# [Text passage]
Myelopathy that occurs due to trauma or accident, significantly affects the muscles and ligaments that support and cushion the spine. Accidents can also lead to bone dislocation which in turn compresses the neighboring nerve giving rise to myelopathy [5].

Prevention

It is not always possible to prevent the onset of myelopathy. Aging process cannot be controlled, but certain factors can be adopted to keep the spinal column and neighboring muscles strong. Steps to prevent accidents should also be taken. However, in unforeseen situations, individuals are advised to undergo complete treatment plan to avoid irreversible damage to the spinal cord.

Summary

Development of disorders in the spinal region that gradually inflict compression is the major reason for occurrence of myelopathy. Nerve compression by osteophytes or extruded disk in the cervical region is a common cause of myelopathy. It is known to be one of the major causes of neck and cervical pain. When nerves in the spine region get compressed due to accident or trauma, the condition is then referred to as spinal cord injury [1]. When myelopathy occurs due to infections or inflammations, the condition is known as myelitis and when the disease is vascular in nature, it is known as vascular myelopathy [2].

Patient Information

  • Definition: Myelopathy refers to diseases governing the spinal cord. There are several types of myelopathy, which have been named based on their causative factors. These include radiation myelopathy which occurs as a complication of radiation therapy, compressive myelopathy which develops due to pressure exerted from a mass or hematoma or carcinomatous myelopathy occurs due to development of cancerous tumor in the spinal column.
  • Cause: Various factors give rise to myelopathy. These include aging, various disease conditions such as arthritis, multiple sclerosis, inflammatory diseases, infections and tumor. Accidents and trauma are other potential factors that can give rise to myelopathy.
  • Symptoms: In the initial stages, symptoms are mild and often go unnoticed. Affected individuals complain of pain in one or both the arms which is often accompanied by stiffness. There is also significant pain in the fingers and wrist. Individuals also complain of loss of balance and may even suffer from incontinence.
  • Diagnosis: Preliminary physical examination is done followed by laboratory tests to assess complete blood count and sedimentation rate. This is done to analyze infections and inflammations as the causative factors. In addition, imaging studies such as CT scan and MRI are also indicated.

# [Data to examine]
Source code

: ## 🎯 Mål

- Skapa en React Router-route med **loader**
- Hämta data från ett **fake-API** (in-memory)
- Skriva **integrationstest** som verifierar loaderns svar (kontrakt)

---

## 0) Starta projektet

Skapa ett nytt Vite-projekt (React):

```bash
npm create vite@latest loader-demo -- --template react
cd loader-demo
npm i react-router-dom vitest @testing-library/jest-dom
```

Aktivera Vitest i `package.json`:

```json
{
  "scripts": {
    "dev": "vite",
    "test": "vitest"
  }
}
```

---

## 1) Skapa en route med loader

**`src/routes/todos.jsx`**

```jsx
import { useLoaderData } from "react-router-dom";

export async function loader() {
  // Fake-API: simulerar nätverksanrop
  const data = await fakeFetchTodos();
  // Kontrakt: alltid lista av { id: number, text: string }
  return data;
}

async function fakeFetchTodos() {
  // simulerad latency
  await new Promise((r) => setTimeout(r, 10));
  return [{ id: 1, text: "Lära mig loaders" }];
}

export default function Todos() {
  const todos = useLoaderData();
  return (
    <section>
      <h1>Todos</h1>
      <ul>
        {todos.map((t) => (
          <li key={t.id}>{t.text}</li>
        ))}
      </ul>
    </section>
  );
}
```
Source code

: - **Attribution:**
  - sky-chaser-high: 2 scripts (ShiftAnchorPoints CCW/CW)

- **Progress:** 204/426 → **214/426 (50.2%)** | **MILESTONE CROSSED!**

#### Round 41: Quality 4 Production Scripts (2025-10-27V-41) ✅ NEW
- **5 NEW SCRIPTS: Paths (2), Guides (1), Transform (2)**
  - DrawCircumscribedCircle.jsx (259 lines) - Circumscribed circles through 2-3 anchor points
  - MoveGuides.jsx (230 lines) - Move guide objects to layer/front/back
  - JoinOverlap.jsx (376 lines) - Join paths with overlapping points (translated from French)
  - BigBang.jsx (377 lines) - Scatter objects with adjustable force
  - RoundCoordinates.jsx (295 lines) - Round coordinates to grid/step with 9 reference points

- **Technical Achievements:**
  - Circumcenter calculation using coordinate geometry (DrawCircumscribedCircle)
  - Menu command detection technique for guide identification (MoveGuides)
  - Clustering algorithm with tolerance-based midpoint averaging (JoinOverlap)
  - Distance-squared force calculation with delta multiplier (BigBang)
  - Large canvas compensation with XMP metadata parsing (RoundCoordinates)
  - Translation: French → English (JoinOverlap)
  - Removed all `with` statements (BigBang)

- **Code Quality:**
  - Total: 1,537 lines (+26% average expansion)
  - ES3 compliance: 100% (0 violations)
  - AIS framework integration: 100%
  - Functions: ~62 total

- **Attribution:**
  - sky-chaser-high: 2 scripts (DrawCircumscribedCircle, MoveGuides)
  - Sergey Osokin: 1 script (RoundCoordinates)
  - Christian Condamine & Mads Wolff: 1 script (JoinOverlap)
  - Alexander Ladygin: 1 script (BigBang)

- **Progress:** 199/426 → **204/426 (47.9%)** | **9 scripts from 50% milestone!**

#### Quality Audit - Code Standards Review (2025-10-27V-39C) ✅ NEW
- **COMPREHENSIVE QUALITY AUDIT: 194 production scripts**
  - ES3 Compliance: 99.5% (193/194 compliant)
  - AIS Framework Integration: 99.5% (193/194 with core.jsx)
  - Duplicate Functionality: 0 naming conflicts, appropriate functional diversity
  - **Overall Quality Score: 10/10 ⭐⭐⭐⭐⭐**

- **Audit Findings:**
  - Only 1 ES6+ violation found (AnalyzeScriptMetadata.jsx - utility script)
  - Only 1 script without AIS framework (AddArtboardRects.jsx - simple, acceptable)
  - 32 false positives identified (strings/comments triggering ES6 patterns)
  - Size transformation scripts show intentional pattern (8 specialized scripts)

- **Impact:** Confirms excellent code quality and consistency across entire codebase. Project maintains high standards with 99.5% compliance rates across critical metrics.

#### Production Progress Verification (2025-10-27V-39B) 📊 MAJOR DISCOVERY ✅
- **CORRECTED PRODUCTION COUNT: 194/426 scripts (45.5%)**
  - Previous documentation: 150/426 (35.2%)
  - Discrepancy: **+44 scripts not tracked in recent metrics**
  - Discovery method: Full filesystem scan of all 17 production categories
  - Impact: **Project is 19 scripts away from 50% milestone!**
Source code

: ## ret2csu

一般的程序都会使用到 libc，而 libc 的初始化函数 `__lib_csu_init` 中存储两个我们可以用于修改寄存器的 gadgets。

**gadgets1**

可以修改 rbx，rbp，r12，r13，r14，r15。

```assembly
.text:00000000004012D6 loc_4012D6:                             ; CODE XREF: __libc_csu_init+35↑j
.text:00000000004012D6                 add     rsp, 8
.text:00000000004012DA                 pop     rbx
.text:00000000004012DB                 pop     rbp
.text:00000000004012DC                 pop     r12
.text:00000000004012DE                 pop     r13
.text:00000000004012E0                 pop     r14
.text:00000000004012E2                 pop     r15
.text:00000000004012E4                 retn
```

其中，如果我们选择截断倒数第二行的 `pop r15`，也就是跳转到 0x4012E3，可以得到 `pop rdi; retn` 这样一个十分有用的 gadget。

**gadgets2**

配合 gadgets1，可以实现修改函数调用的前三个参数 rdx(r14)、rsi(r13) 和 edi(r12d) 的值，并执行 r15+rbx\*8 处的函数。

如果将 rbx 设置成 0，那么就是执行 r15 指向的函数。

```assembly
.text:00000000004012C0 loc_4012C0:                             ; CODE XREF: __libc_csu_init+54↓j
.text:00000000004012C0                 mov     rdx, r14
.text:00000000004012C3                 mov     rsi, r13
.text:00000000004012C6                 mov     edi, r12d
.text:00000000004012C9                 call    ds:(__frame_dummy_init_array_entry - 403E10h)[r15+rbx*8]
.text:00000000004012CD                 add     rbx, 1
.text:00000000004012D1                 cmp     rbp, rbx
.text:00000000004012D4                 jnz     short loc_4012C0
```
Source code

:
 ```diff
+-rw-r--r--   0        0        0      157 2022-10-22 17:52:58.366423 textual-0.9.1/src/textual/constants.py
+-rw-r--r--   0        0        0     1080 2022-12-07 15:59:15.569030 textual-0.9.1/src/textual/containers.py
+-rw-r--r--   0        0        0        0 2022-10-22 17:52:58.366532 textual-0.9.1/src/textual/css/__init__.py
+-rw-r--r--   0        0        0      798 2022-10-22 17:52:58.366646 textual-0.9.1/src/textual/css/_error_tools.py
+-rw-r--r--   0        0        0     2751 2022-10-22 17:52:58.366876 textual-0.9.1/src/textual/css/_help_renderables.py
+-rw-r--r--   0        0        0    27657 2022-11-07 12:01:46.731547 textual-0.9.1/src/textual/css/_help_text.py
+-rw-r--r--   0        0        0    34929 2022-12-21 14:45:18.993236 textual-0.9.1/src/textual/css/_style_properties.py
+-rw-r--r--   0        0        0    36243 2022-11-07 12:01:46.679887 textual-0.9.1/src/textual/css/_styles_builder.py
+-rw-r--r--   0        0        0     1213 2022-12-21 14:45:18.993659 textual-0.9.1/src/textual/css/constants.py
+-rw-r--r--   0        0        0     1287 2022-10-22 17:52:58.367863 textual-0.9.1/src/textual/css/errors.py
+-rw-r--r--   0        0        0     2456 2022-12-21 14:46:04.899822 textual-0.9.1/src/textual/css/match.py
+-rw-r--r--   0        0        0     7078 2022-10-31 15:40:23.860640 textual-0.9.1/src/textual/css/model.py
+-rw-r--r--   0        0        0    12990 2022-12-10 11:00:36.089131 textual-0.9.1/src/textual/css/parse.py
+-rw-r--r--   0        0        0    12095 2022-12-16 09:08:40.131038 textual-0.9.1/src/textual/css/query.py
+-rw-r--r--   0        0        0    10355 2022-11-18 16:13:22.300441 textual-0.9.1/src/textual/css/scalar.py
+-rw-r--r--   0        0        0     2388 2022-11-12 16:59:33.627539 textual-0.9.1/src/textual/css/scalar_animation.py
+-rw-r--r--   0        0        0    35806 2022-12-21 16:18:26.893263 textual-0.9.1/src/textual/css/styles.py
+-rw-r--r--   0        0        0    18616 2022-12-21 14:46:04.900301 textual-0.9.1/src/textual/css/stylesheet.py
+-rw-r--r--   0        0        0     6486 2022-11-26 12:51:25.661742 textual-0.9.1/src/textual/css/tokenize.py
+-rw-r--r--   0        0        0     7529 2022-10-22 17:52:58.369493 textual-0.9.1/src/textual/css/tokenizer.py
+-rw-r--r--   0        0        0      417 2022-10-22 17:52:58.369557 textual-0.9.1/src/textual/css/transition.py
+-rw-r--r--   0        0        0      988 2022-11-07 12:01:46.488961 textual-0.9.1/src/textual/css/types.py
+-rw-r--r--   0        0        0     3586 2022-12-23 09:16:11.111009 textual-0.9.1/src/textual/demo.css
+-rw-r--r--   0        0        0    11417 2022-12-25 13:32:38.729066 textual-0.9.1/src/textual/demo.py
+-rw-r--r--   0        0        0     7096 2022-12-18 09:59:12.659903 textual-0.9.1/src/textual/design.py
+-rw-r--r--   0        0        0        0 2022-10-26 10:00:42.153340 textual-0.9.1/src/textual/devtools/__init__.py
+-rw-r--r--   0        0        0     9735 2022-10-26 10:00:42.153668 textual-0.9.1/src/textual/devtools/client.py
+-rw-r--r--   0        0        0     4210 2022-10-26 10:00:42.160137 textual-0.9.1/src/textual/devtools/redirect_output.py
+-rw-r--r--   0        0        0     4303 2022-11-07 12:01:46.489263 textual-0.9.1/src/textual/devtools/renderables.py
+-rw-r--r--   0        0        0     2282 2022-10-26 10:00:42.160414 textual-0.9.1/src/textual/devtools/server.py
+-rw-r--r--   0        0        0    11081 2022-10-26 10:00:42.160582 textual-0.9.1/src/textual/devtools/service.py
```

# [Exercises]
1. In the "Definition" entry of the myelopathy text, list every type of myelopathy named, each with the cause it is given.
2. Recast the paragraph of the myelopathy text that begins "It is not always possible" as a short bulleted list that keeps its main points.
3. Carry on writing the myelopathy text from the point where it ends.
The material that accompanies the myelopathy text is separate from it.

# [Set of answers]
1.
- Radiation myelopathy: occurs as a complication of radiation therapy
- Compressive myelopathy: develops due to pressure exerted from a mass or hematoma
- Carcinomatous myelopathy: occurs due to development of cancerous tumor in the spinal column

2.
- Myelopathy cannot always be prevented.
- Aging cannot be controlled, but certain factors can keep the spinal column and nearby muscles strong.
- Steps should be taken to prevent accidents.
- In unforeseen situations, a complete treatment plan is advised to avoid irreversible damage to the spinal cord.

3.
  • Treatment: Treatment is cause dependent and is majorly geared towards correcting the underlying condition in order to relieve the nerve compression. Conservative treatment approach is adopted initially followed by steroid injections and surgery if other methods fail.

References

Article

  1. Garland DE, Stewart CA, Adkins RH, et al. Osteoporosis after spinal cord injury. J Orthop Res. May 1992;10(3):371-8
  2. Rubin MN, Rabinstein AA. Vascular diseases of the spinal cord. Neurol Clin. Feb 2013;31(1):153-81.
  3. Ackery A, Tator C, Krassioukov A. A global perspective on spinal cord injury epidemiology. J Neurotrauma 2004; 21:1355.
  4. Chiles BW 3rd, Leonard MA, Choudhri HF, Cooper PR. Cervical spondylotic myelopathy: patterns of neurological deficit and recovery after anterior cervical decompression. Neurosurgery 1999; 44:762.
  5. Allen AR. Remarks on the histopathological changes in the spinal cord due to impact an experimental study. J Ner Ment Dis 1914; 41:141.
  6. Menter RR, Hudson LM. Spinal cord injury clinical outcomes. In: Stover S, ed. The Model Systems. New York, NY: Aspen Pubs; 1995:272.
  7. Antevil JL, Sise MJ, Sack DI, et al. Spiral computed tomography for the initial evaluation of spine trauma: A new standard of care? J Trauma 2006; 61:382.
  8. Cervical spine immobilization before admission to the hospital. Neurosurgery 2002; 50:S7.
  9. Bracken MB. Steroids for acute spinal cord injury. Cochrane Database Syst Rev 2012; 1:CD001046.
  10. Kadanka Z, Mares M, Bednarík J, et al. Predictive factors for mild forms of spondylotic cervical myelopathy treated conservatively or surgically. Eur J Neurol 2005; 12:16.